- **Study questions**
1. Please reproduce word for word the passage of the article on federal law enforcement priorities, starting at "Heather Mac Donald" and ending at "their original missions.".
2. Write the next part of the article on federal law enforcement priorities, picking up right after its final sentence.

- **Document segment**
——————

Heather Mac Donald Can Trump Make America Safe Again? The new administration should return federal law enforcement agencies to their original missions.

https://www.city-journal.org/article/trump-administration-america-safety-law-enforcement

Upon being nominated in 2021 to head Joe Biden’s Justice Department, Merrick Garland announced that the DOJ’s top priorities would be “ensuring racial equity” and “meeting the evolving threat of violent extremism.”

The U.S. had just lived through race riots, mass looting, and the largest annual homicide increase in the country’s history. Americans were getting robbed at gunpoint while eating in restaurants; thieves were smashing trucks and SUVs into storefronts to make off with merchandise, cash registers, and ATMs.

But when Garland and his boss referred to violent extremism, they were referring to white supremacists. “The most dangerous terrorist threat to our homeland is white supremacy,” President Joe Biden said at Howard University’s commencement in May 2023, “and I’m not saying this because I’m at a Black HBCU. I say it wherever I go.”

——————

(Page images and their extracted text)
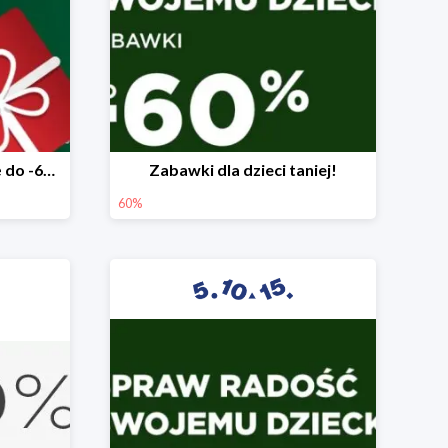
Mega rabaty pod choinkę do -60%
Zabawki dla dzieci taniej!
60%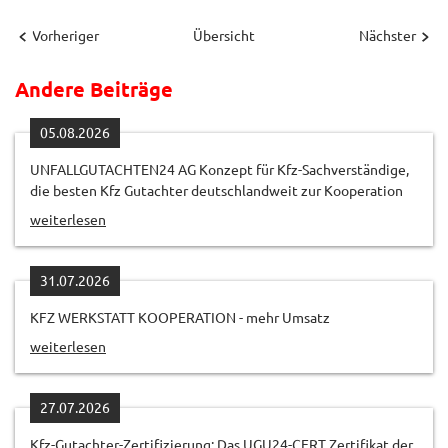
Vorheriger
Übersicht
Nächster
Andere Beiträge
05.08.2026
UNFALLGUTACHTEN24 AG Konzept für Kfz-Sachverständige,
die besten Kfz Gutachter deutschlandweit zur Kooperation
weiterlesen
31.07.2026
KFZ WERKSTATT KOOPERATION - mehr Umsatz
weiterlesen
27.07.2026
Kfz-Gutachter-Zertifizierung: Das UGU24-CERT Zertifikat der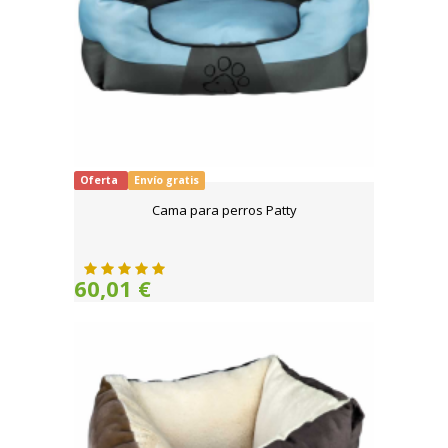
Oferta
Envío gratis
Cama para perros Patty
60,01 €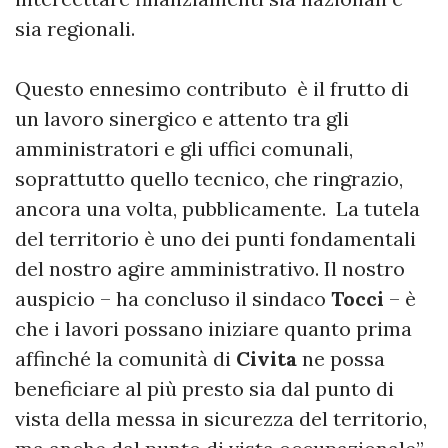
sia regionali.
Questo ennesimo contributo è il frutto di
un lavoro sinergico e attento tra gli
amministratori e gli uffici comunali,
soprattutto quello tecnico, che ringrazio,
ancora una volta, pubblicamente. La tutela
del territorio è uno dei punti fondamentali
del nostro agire amministrativo. Il nostro
auspicio – ha concluso il sindaco
Tocci
– è
che i lavori possano iniziare quanto prima
affinché la comunità di
Civita
ne possa
beneficiare al più presto sia dal punto di
vista della messa in sicurezza del territorio,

——————

- **Task answers**
1.
Heather Mac Donald Can Trump Make America Safe Again? The new administration should return federal law enforcement agencies to their original missions.

2.
He wasn’t kidding. “Our own intelligence agencies in the United States of America have determined that domestic terrorism rooted in white supremacy is the greatest terrorist threat to our Homeland today,” Biden said in September 2022 at a White House Summit on combating hate. The Department of Homeland Security and other federal agencies regularly issued alerts about looming outbreaks of white supremacist violence. Those outbreaks never materialized, including those predicted for Election Day 2024.

Fighting largely phantom white supremacy was just one of the Biden administration’s obsessions that diverted it from the core duty of government: maintaining law and order. The Trump administration should reverse all identity-based policies from the Biden era and refocus federal law enforcement agencies on combating crime and illegal immigration. Doing so will guarantee an improvement in public safety.

The Biden administration made race and ethnicity the key factor in crucial criminal justice positions. By March 2022, 48 percent of Biden’s picks for U.S. attorney positions were black, though only 13 percent of the U.S. population is black.

This disparity would be worrisome enough in its own right: turning any irrelevant characteristic into a selection criterion guarantees an inferior pool of candidates. But given the academic skills gap, such a large racial preference means an even larger sacrifice of meritocratic standards. Twenty-two percent of black law graduates never pass the bar exam after five tries, for example, compared with 3 percent of white test takers. State bar associations are lowering pass scores on bar examinations in the hope of qualifying more black attorneys. Black LSAT scores and law school class rankings are at the bottom of distribution curve.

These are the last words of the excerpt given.